| Qué se pide |
1. Indica si cada afirmación concuerda con el texto sobre la confianza en el Señor. Responde sí o no y cita las palabras exactas del texto que lo deciden.
(a) Lo esencial consiste en hacer muchas cosas.
(b) El Señor nos quiere cerca de Él, como sus discípulos.
(c) Seguir al Señor requiere realismo.
2. Contesta estas preguntas con lo que dice el texto sobre la confianza en el Señor.
(a) ¿Quién es el actor, según el texto?
(b) ¿Qué quiere el Señor hacer llegar a nosotros?
(c) ¿Qué tres cosas hace el Señor, según la última oración?
3. Reproduce el fragmento del texto sobre la confianza en el Señor que empieza con "Pero la confianza" y sigue hasta "capacidad de hacer.".

| Texto del documento |
* * * *

Pero la confianza en el Señor se trabaja también desde la misma celebración de la Iglesia: no sólo es don que se pide a Dios, que se desea hacer crecer, sino que aquel que participa en la celebración de la Iglesia puede ser sabio si es capaz de reconocer que, en ella, lo esencial viene de Dios. Lo esencial no es lo que tenemos, no es lo que hacemos, no es lo que sabemos. No consiste en hacer muchas cosas, en asumir protagonismos o en desaparecer cuando uno es necesario. Sencillamente consiste en la capacidad para reconocer que lo esencial es lo que Dios hace en ella. Que Él es el actor, y que nosotros, la Iglesia, nos beneficiamos enormemente de su capacidad de hacer.

Así se aprende a valorar la vida, no desde lo que hacemos sino desde lo que recibimos. El Señor nos quiere cerca de Él, como sus discípulos, para poder hacer llegar a nosotros el agua de la gracia. Si somos conscientes de esto, aprenderemos a no esperar tanto de nosotros como del mismo Dios. En la vida corremos el riesgo de volvernos vanidosos ante nuestras virtudes, ante nuestros éxitos o méritos, y creer que todo eso, superficial, pasajero, lo hemos hecho nosotros. Y entonces, confiamos en nosotros mismos… Por el contrario, el verdadero discípulo permanece siempre cercano al Señor y sabe que es Él mismo el que hace que fructifique cualquier esfuerzo.

Así sucede en la celebración de la Iglesia, así tenemos que buscar en la vida. ¿Seremos capaces de mirar nuestro trabajo, nuestras responsabilidades, nuestros descansos, alegrías o tristezas, como discípulos, o nos dejaremos llevar por apariencias? Seguir al Señor, comenzar su seguimiento, requiere realismo, y este parte de que es el Señor el que riega, el que cuida, el que hace crecer.

* * * *

| Datos para revisar |
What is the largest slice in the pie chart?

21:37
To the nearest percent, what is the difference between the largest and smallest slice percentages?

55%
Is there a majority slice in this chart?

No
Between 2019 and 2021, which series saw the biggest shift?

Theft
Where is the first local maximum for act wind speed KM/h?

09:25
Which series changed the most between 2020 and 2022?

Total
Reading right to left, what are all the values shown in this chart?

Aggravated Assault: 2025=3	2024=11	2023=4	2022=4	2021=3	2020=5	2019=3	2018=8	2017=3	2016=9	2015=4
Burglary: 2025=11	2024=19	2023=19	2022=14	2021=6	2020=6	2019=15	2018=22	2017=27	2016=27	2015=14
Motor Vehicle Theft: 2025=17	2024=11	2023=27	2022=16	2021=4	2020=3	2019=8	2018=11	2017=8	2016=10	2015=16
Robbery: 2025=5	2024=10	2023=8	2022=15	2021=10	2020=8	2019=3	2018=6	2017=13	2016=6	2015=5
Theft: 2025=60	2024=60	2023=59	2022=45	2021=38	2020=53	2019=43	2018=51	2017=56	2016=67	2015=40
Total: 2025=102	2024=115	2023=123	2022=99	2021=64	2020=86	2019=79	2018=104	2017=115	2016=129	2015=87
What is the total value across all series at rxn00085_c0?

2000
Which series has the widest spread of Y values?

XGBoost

* * * *

| Lista de soluciones |
1.
(a) No: "No consiste en hacer muchas cosas, en asumir protagonismos o en desaparecer cuando uno es necesario."
(b) Sí: "El Señor nos quiere cerca de Él, como sus discípulos, para poder hacer llegar a nosotros el agua de la gracia."
(c) Sí: "Seguir al Señor, comenzar su seguimiento, requiere realismo"

2.
(a) Dios es el actor.
(b) El Señor quiere hacer llegar a nosotros el agua de la gracia.
(c) El Señor riega, cuida y hace crecer.

3.
Pero la confianza en el Señor se trabaja también desde la misma celebración de la Iglesia: no sólo es don que se pide a Dios, que se desea hacer crecer, sino que aquel que participa en la celebración de la Iglesia puede ser sabio si es capaz de reconocer que, en ella, lo esencial viene de Dios. Lo esencial no es lo que tenemos, no es lo que hacemos, no es lo que sabemos. No consiste en hacer muchas cosas, en asumir protagonismos o en desaparecer cuando uno es necesario. Sencillamente consiste en la capacidad para reconocer que lo esencial es lo que Dios hace en ella. Que Él es el actor, y que nosotros, la Iglesia, nos beneficiamos enormemente de su capacidad de hacer.